Tally the lines in the listing below that contain the string "Игра", where case counts. Reply with the number only.

┌─ SUPPLIED MATERIAL

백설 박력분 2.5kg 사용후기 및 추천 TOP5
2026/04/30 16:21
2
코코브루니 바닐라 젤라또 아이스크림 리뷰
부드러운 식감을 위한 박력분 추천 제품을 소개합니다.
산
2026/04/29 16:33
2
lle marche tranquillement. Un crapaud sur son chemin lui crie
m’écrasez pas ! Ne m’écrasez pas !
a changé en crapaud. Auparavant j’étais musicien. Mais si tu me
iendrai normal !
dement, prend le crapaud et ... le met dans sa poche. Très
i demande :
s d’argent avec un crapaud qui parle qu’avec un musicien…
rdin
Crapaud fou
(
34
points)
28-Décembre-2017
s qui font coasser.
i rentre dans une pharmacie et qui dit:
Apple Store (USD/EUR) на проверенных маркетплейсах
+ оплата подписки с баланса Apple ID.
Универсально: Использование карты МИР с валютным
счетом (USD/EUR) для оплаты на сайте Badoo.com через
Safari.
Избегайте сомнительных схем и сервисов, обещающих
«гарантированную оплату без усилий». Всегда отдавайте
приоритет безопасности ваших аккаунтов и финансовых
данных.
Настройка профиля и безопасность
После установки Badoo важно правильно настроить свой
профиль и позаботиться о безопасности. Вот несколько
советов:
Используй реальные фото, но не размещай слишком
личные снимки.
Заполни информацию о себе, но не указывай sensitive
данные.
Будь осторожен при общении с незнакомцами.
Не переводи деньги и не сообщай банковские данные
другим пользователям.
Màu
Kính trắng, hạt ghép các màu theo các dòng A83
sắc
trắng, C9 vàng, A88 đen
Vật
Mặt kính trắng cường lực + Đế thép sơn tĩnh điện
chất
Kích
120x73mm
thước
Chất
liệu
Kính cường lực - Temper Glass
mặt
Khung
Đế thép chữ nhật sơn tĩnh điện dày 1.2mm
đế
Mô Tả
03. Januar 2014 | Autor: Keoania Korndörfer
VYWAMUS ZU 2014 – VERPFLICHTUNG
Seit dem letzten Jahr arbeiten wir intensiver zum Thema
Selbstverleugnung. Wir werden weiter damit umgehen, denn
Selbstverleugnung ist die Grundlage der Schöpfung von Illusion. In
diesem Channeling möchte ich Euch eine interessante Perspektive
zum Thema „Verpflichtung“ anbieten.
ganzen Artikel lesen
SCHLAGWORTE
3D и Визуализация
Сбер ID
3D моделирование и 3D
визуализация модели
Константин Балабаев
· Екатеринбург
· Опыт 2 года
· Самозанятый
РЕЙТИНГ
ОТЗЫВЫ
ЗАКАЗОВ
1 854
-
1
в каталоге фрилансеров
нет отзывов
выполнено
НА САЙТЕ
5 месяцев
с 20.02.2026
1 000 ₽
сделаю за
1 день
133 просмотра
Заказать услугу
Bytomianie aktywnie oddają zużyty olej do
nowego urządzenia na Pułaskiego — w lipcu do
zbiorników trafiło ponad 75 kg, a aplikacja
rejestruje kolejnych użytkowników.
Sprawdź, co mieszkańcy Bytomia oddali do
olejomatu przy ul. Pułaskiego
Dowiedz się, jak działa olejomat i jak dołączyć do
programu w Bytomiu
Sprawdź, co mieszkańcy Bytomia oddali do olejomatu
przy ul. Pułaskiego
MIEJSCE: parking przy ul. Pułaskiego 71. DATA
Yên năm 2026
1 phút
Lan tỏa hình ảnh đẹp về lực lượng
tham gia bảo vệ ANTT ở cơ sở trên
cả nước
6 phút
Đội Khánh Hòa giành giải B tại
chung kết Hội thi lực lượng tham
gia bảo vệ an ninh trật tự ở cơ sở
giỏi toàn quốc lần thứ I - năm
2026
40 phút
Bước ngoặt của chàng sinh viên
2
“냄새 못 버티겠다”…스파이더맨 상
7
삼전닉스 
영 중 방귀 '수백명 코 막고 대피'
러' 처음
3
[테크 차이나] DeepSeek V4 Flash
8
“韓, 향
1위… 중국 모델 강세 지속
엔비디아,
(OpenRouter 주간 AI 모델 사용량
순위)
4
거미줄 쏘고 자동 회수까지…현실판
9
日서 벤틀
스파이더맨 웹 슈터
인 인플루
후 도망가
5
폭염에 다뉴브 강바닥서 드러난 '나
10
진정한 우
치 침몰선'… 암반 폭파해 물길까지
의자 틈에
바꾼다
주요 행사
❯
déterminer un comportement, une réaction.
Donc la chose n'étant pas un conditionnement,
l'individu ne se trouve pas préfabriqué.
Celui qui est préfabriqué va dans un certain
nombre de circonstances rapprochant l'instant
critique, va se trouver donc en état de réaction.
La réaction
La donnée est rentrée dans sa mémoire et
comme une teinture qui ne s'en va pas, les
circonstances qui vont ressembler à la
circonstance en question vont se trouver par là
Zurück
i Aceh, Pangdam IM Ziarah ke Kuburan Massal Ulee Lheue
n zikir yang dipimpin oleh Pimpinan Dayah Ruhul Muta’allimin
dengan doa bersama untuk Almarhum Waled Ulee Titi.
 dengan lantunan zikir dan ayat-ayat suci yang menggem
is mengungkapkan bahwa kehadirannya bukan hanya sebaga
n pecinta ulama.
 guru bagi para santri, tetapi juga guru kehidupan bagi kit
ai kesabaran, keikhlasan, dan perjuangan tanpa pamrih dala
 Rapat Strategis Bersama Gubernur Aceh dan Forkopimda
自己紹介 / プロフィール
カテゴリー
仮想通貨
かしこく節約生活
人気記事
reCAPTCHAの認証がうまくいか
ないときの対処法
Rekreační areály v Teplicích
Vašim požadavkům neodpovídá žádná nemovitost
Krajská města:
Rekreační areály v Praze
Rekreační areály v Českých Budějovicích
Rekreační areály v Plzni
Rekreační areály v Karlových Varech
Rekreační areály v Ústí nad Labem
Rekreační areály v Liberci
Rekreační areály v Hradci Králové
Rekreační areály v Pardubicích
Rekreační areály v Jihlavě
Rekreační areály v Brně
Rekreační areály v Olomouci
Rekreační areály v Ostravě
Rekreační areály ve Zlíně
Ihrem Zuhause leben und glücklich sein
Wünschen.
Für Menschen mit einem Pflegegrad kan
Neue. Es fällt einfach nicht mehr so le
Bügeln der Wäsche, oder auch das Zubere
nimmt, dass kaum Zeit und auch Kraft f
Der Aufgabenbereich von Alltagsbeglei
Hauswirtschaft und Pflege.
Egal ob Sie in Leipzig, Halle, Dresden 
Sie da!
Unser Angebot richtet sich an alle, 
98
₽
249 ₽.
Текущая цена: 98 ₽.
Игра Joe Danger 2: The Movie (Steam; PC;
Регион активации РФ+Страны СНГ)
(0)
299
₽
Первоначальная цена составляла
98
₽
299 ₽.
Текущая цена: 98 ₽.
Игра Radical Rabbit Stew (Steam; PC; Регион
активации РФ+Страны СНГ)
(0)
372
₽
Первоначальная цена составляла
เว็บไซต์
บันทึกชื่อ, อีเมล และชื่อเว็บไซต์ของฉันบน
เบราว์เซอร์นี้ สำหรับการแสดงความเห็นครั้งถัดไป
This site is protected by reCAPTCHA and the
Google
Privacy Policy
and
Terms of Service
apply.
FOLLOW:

└─

• **TASK RESPONSE**
2